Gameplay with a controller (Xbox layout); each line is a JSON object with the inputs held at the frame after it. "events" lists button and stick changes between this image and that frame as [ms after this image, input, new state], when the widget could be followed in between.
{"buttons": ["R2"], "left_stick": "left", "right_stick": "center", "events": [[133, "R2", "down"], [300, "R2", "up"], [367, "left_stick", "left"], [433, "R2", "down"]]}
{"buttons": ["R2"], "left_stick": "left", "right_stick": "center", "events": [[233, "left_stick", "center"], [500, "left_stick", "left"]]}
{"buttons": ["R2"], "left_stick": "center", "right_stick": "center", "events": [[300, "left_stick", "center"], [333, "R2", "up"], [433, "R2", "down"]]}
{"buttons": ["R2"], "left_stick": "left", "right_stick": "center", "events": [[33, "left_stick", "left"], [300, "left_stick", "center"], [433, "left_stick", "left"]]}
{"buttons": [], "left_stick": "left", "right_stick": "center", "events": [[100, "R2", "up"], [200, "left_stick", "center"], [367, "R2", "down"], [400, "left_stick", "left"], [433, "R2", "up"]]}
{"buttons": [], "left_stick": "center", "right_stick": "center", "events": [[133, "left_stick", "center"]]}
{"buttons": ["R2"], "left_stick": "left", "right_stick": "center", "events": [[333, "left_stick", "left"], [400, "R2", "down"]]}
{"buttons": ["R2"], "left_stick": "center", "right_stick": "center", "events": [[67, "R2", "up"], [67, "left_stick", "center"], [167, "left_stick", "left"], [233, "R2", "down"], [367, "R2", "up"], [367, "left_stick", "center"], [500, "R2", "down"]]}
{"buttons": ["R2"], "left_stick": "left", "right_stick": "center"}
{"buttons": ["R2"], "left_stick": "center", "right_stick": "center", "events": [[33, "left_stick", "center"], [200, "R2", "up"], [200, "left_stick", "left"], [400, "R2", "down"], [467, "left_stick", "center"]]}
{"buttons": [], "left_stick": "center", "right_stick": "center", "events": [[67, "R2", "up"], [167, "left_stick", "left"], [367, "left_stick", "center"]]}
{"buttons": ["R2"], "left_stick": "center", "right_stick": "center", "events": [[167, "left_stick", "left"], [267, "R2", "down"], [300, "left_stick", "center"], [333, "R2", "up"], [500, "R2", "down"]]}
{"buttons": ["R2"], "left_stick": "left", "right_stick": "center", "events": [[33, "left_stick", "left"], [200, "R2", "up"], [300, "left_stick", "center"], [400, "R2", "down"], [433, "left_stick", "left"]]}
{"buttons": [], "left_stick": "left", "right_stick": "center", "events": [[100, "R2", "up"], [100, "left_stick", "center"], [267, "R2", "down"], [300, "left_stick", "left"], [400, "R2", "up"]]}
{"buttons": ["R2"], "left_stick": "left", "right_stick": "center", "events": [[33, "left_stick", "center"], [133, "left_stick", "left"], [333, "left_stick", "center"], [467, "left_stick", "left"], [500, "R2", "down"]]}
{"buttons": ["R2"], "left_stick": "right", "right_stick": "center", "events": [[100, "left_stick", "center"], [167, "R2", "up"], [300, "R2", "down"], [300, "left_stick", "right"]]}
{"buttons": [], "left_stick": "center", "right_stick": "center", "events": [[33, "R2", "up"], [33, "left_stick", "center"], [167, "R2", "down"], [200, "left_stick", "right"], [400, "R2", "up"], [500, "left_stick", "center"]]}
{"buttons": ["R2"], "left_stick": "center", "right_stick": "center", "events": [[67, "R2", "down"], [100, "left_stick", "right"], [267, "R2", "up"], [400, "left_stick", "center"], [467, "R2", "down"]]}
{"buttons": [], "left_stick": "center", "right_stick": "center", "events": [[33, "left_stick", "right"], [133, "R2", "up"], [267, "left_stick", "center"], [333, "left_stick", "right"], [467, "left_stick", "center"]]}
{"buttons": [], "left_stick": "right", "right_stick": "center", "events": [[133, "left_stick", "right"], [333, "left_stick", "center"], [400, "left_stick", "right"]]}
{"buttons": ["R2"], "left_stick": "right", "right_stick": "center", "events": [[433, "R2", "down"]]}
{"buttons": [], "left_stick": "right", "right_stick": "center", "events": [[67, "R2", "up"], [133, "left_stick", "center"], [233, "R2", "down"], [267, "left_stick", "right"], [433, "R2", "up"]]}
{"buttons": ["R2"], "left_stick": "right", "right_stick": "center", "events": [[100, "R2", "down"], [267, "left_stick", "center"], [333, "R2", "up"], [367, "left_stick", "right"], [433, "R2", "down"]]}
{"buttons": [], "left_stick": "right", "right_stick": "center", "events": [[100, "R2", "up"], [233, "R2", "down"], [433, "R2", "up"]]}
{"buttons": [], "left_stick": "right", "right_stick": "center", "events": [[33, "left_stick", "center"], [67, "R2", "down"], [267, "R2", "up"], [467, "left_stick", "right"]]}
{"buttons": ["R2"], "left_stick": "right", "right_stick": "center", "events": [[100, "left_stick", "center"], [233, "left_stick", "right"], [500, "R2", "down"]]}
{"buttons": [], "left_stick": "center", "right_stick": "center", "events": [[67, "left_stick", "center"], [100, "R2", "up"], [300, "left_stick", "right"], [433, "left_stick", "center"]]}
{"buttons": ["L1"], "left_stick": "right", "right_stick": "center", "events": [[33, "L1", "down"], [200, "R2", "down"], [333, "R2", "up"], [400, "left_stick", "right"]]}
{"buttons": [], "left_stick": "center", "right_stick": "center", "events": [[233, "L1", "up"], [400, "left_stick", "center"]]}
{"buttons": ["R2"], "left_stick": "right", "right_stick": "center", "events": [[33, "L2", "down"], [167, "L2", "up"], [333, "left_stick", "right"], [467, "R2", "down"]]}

- - -

_WHAT THIS TASK INVOLVES:_
Could you give the records again, exactly as they appear?

_REPLY TO THE EXERCISE:_
Gameplay with a controller (Xbox layout); each line is a JSON object with the inputs held at the frame after it. "events" lists button and stick changes between this image and that frame as [ms after this image, input, new state], when the widget could be followed in between.
{"buttons": ["R2"], "left_stick": "left", "right_stick": "center", "events": [[133, "R2", "down"], [300, "R2", "up"], [367, "left_stick", "left"], [433, "R2", "down"]]}
{"buttons": ["R2"], "left_stick": "left", "right_stick": "center", "events": [[233, "left_stick", "center"], [500, "left_stick", "left"]]}
{"buttons": ["R2"], "left_stick": "center", "right_stick": "center", "events": [[300, "left_stick", "center"], [333, "R2", "up"], [433, "R2", "down"]]}
{"buttons": ["R2"], "left_stick": "left", "right_stick": "center", "events": [[33, "left_stick", "left"], [300, "left_stick", "center"], [433, "left_stick", "left"]]}
{"buttons": [], "left_stick": "left", "right_stick": "center", "events": [[100, "R2", "up"], [200, "left_stick", "center"], [367, "R2", "down"], [400, "left_stick", "left"], [433, "R2", "up"]]}
{"buttons": [], "left_stick": "center", "right_stick": "center", "events": [[133, "left_stick", "center"]]}
{"buttons": ["R2"], "left_stick": "left", "right_stick": "center", "events": [[333, "left_stick", "left"], [400, "R2", "down"]]}
{"buttons": ["R2"], "left_stick": "center", "right_stick": "center", "events": [[67, "R2", "up"], [67, "left_stick", "center"], [167, "left_stick", "left"], [233, "R2", "down"], [367, "R2", "up"], [367, "left_stick", "center"], [500, "R2", "down"]]}
{"buttons": ["R2"], "left_stick": "left", "right_stick": "center"}
{"buttons": ["R2"], "left_stick": "center", "right_stick": "center", "events": [[33, "left_stick", "center"], [200, "R2", "up"], [200, "left_stick", "left"], [400, "R2", "down"], [467, "left_stick", "center"]]}
{"buttons": [], "left_stick": "center", "right_stick": "center", "events": [[67, "R2", "up"], [167, "left_stick", "left"], [367, "left_stick", "center"]]}
{"buttons": ["R2"], "left_stick": "center", "right_stick": "center", "events": [[167, "left_stick", "left"], [267, "R2", "down"], [300, "left_stick", "center"], [333, "R2", "up"], [500, "R2", "down"]]}
{"buttons": ["R2"], "left_stick": "left", "right_stick": "center", "events": [[33, "left_stick", "left"], [200, "R2", "up"], [300, "left_stick", "center"], [400, "R2", "down"], [433, "left_stick", "left"]]}
{"buttons": [], "left_stick": "left", "right_stick": "center", "events": [[100, "R2", "up"], [100, "left_stick", "center"], [267, "R2", "down"], [300, "left_stick", "left"], [400, "R2", "up"]]}
{"buttons": ["R2"], "left_stick": "left", "right_stick": "center", "events": [[33, "left_stick", "center"], [133, "left_stick", "left"], [333, "left_stick", "center"], [467, "left_stick", "left"], [500, "R2", "down"]]}
{"buttons": ["R2"], "left_stick": "right", "right_stick": "center", "events": [[100, "left_stick", "center"], [167, "R2", "up"], [300, "R2", "down"], [300, "left_stick", "right"]]}
{"buttons": [], "left_stick": "center", "right_stick": "center", "events": [[33, "R2", "up"], [33, "left_stick", "center"], [167, "R2", "down"], [200, "left_stick", "right"], [400, "R2", "up"], [500, "left_stick", "center"]]}
{"buttons": ["R2"], "left_stick": "center", "right_stick": "center", "events": [[67, "R2", "down"], [100, "left_stick", "right"], [267, "R2", "up"], [400, "left_stick", "center"], [467, "R2", "down"]]}
{"buttons": [], "left_stick": "center", "right_stick": "center", "events": [[33, "left_stick", "right"], [133, "R2", "up"], [267, "left_stick", "center"], [333, "left_stick", "right"], [467, "left_stick", "center"]]}
{"buttons": [], "left_stick": "right", "right_stick": "center", "events": [[133, "left_stick", "right"], [333, "left_stick", "center"], [400, "left_stick", "right"]]}
{"buttons": ["R2"], "left_stick": "right", "right_stick": "center", "events": [[433, "R2", "down"]]}
{"buttons": [], "left_stick": "right", "right_stick": "center", "events": [[67, "R2", "up"], [133, "left_stick", "center"], [233, "R2", "down"], [267, "left_stick", "right"], [433, "R2", "up"]]}
{"buttons": ["R2"], "left_stick": "right", "right_stick": "center", "events": [[100, "R2", "down"], [267, "left_stick", "center"], [333, "R2", "up"], [367, "left_stick", "right"], [433, "R2", "down"]]}
{"buttons": [], "left_stick": "right", "right_stick": "center", "events": [[100, "R2", "up"], [233, "R2", "down"], [433, "R2", "up"]]}
{"buttons": [], "left_stick": "right", "right_stick": "center", "events": [[33, "left_stick", "center"], [67, "R2", "down"], [267, "R2", "up"], [467, "left_stick", "right"]]}
{"buttons": ["R2"], "left_stick": "right", "right_stick": "center", "events": [[100, "left_stick", "center"], [233, "left_stick", "right"], [500, "R2", "down"]]}
{"buttons": [], "left_stick": "center", "right_stick": "center", "events": [[67, "left_stick", "center"], [100, "R2", "up"], [300, "left_stick", "right"], [433, "left_stick", "center"]]}
{"buttons": ["L1"], "left_stick": "right", "right_stick": "center", "events": [[33, "L1", "down"], [200, "R2", "down"], [333, "R2", "up"], [400, "left_stick", "right"]]}
{"buttons": [], "left_stick": "center", "right_stick": "center", "events": [[233, "L1", "up"], [400, "left_stick", "center"]]}
{"buttons": ["R2"], "left_stick": "right", "right_stick": "center", "events": [[33, "L2", "down"], [167, "L2", "up"], [333, "left_stick", "right"], [467, "R2", "down"]]}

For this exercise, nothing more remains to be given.